§ **Work instructions**
**1.** Rewrite the essay on law firm structure starting at the words "In-House Legal Departments Have" and ending after the words "push the envelope.", substituting "skilled" for "talented".
**2.** The opening paragraph of the essay on law firm structure names the things that a corporate structure would let legal providers do. List them.
**3.** Extend the essay on law firm structure, continuing after its last sentence.

§ **Supplied passage**
## start

It’s time to stop pretending that the $300B U.S. legal industry is anything but big business. All legal providers—including law firms-- should be able to operate from a corporate structure. That means they can accept institutional investment capital, share profits with ‘non-lawyers’, and grant shareholders residual equity in the firm after departure. This structure promotes a long-term view that better aligns the interests of lawyers, the firm, and clients. The present U.S. regulatory scheme does not allow law firms to be structured this way, and that is a key reason why firms have failed to innovate-- even as their partnership model is showing stress cracks. They
have lost considerable market share to corporate legal departments and legal service providers, both of whom have corporate structures. The regulatory double standard is harmful to clients as well as law firms and should be reformed as it has been in the UK, Australia, and soon, in other nations.
In-House Legal Departments Have Corporate Structures
In-house lawyers can share in the profits of the enterprise and acquire stock options. In fact, the long-term financial component is a key element of compensation and one of several reasons why many talented lawyers are moving from firms to corporate legal departments. The in-house corporate structure—with its short-and long- term performance metrics and rewards-- promotes an alignment of interest between lawyer and client lacking in law firms. It also encourages in-house lawyers to function dually as enterprise defenders and business partners advancing enterprise interests. There’s a push-pull in the dual roles to be sure, but good lawyers find a balance. That’s no different than when a firm client exerts financial leverage on a law firm partner to push the envelope.
The Regulatory Double Standard
The current U.S. regulatory scheme prevents law firms to operate from a corporate structure. This adversely affects legal consumers and the profession for a spate of reasons: (1) U.S. regulations that preclude law firms from accepting outside capital, profit sharing, and liquidity events—except bankruptcy—are outdated; (2) concerns that a corporate structure would undermine the attorney-client relationship and create a unique set of ethical and financial conflicts are unfounded—those conflicts already exist; (3) a large segment of the corporate legal market already operates from corporate structures—that includes in-house legal departments and service providers that together have a nearly 50% market share; (4) the boundaries between ‘engaging in the practice of law’ --law firms-- and ‘delivering legal services’--everyone else-- are blurred, overlap, and should be jettisoned provided that all legal providers—regardless of structure-- are subject to the same ethics rules and code of professional conduct; (6) this is exactly how the legal market functions in the UK, Australia, and other nations that permit some form of ‘alternative business structures’; and (7) enabling law firms to operate from a corporate structure would benefit clients and the profession by promoting long-term provider continuity and sustainability lacking in the incumbent partnership model-- while spurring innovation, competition, and, perhaps, a cultural reboot within firms.

## end

§ **Recorded data**
## start

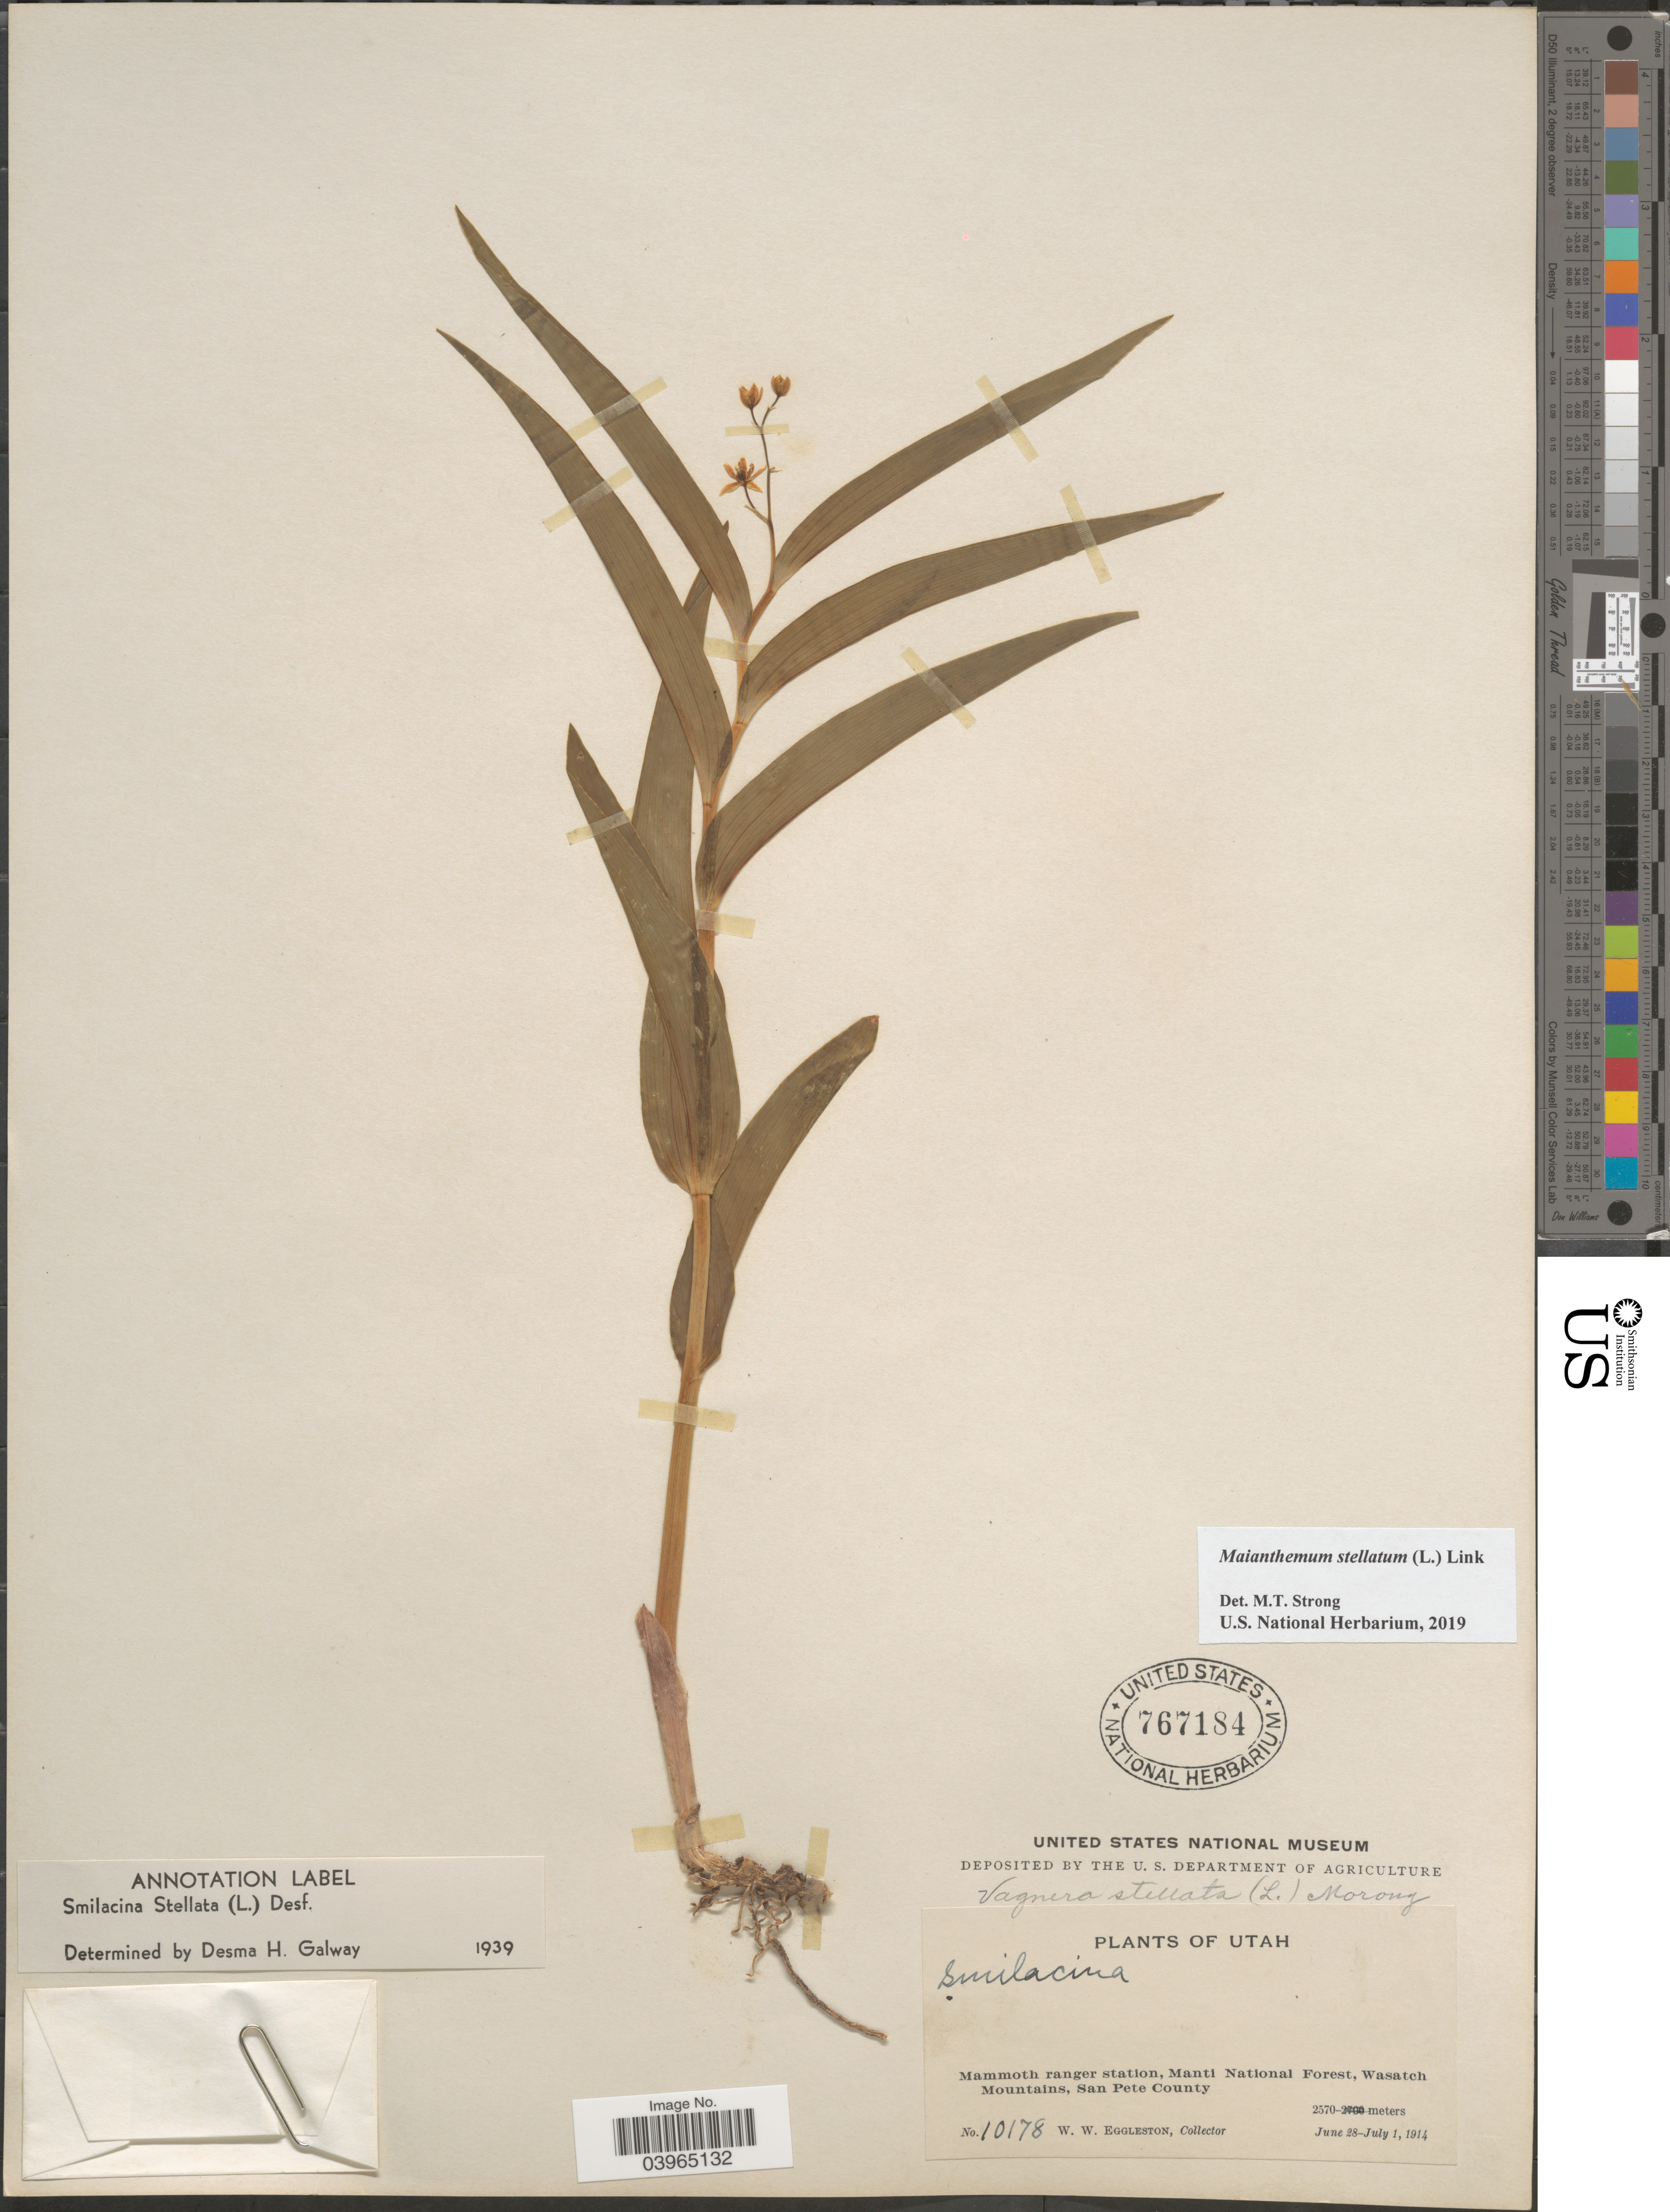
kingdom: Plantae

## end

§ **Answer set**
**1.**
In-House Legal Departments Have Corporate Structures
In-house lawyers can share in the profits of the enterprise and acquire stock options. In fact, the long-term financial component is a key element of compensation and one of several reasons why many skilled lawyers are moving from firms to corporate legal departments. The in-house corporate structure—with its short-and long- term performance metrics and rewards-- promotes an alignment of interest between lawyer and client lacking in law firms. It also encourages in-house lawyers to function dually as enterprise defenders and business partners advancing enterprise interests. There’s a push-pull in the dual roles to be sure, but good lawyers find a balance. That’s no different than when a firm client exerts financial leverage on a law firm partner to push the envelope.

**2.**
- Accept institutional investment capital
- Share profits with "non-lawyers"
- Grant shareholders residual equity in the firm after departure

**3.**
The Law Firm Partnership Model Had A Great, Long Run. It’s Over
The traditional law firm partnership model has had a long, highly prosperous run. The data indicates that’s over for all but a handful of elite, brand differentiated law firms. Those 20 or so firms are retained for high-stakes matters whose enterprise value renders them price insensitive. And while ‘bet the company’ matters—litigation, regulatory, and the big deals—account for approximately 15% of legal spend, they represent only about 1% of all matters. Translation: law’s one-percent handle the one-percent work. And all indications are they will continue to do so— at premium rates. The traditional partnership model will continue to work for those firms, but not for other undifferentiated large firms.
It’s a different ball game for other large law firms that once handled the rest of corporate legal work. Technology, the global financial crisis, migration of legal work in-house and to well capitalized, tech and process savvy service providers, as well as changes in buyer attitude have created a new legal buy/sell dynamic. The herd of undifferentiated large firms prospered and grew on ‘fat middle’ work--everything between ‘bet the company’ and ‘retail’ matters. Law firms long described that work as ‘bespoke’. It never was. Savvy clients now reject the bespoke myth and take a value driven, transactional view of this work. Law firms are no longer its default providers. And when firms vie for work, clients routinely exact large discounts, alternative fee agreements, RFP’s, reverse auctions, and other previously unheard of concessions. Procurement departments’ entry into the legal buy process suggests that customers now consider firms to be like other vendors.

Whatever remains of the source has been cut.